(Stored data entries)

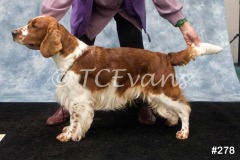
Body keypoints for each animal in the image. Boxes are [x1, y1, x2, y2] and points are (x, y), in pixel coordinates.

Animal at [11, 15, 223, 141]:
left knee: (184, 108)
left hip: (163, 89)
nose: (13, 33)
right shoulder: (73, 97)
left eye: (33, 25)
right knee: (172, 110)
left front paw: (69, 135)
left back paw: (183, 132)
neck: (70, 55)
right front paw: (68, 132)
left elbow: (74, 119)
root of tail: (165, 56)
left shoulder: (79, 99)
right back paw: (171, 121)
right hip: (156, 93)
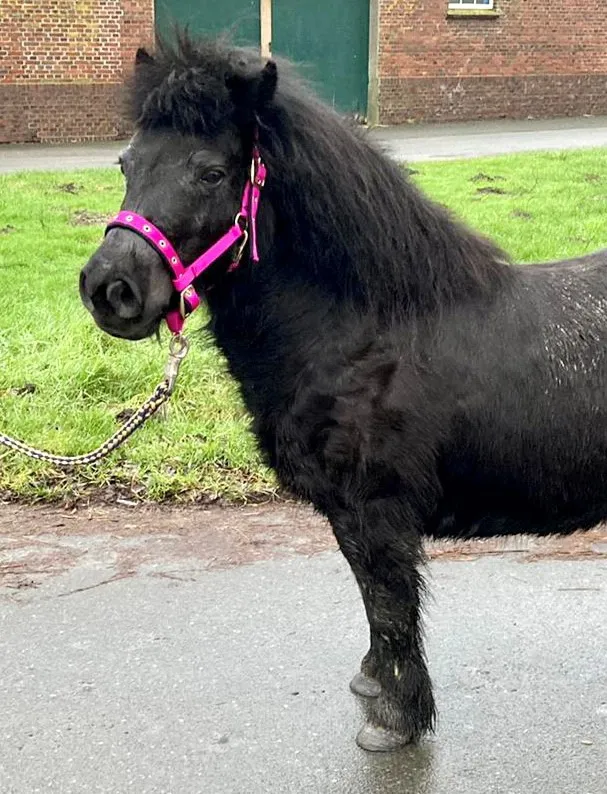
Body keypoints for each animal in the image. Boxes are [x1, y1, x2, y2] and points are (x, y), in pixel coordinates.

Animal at [80, 34, 607, 752]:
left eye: (211, 172)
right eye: (126, 163)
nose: (111, 289)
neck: (366, 331)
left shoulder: (375, 513)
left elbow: (390, 608)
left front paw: (396, 719)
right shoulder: (348, 517)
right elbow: (371, 604)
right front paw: (374, 684)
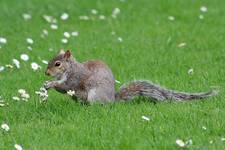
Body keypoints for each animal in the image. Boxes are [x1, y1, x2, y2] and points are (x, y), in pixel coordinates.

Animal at [43, 49, 218, 103]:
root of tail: (113, 100)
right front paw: (46, 84)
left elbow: (65, 86)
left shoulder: (75, 78)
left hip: (95, 96)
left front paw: (51, 84)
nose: (46, 73)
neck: (70, 68)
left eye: (57, 64)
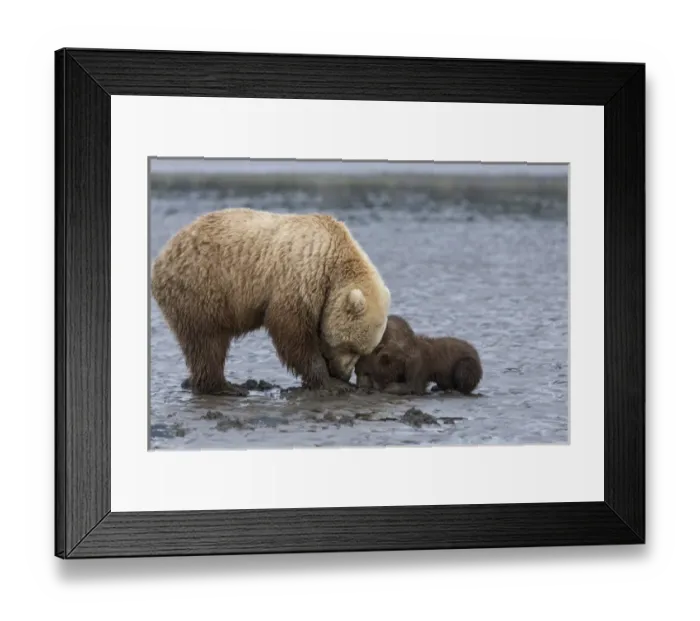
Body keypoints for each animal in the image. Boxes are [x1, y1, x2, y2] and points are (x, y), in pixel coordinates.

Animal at [150, 207, 391, 396]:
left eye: (363, 351)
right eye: (350, 347)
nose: (344, 375)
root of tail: (162, 256)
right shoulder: (299, 280)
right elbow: (291, 331)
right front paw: (329, 382)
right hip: (201, 287)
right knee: (207, 341)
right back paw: (225, 387)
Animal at [354, 314, 482, 396]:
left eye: (370, 372)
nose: (357, 370)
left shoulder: (417, 366)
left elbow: (413, 386)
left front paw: (385, 388)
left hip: (466, 361)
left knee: (464, 372)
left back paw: (454, 390)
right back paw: (438, 387)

Problem details -
Set down again, exactly, every line above from the one with "left elbow: (74, 119)" down to the one with "neck: (366, 331)", both ends included. No pictures, and nothing else.

Solution -
left elbow: (74, 119)
root of tail: (165, 56)
left shoulder: (79, 99)
right back paw: (171, 121)
right hip: (156, 93)
Body keypoints for each animal in the image. Boxes are [x1, y1, x2, y2] and points are (x, y), in pixel coordinates.

Animal at [80, 34, 607, 752]:
left eye: (211, 172)
right eye: (126, 163)
nose: (111, 289)
neck: (366, 331)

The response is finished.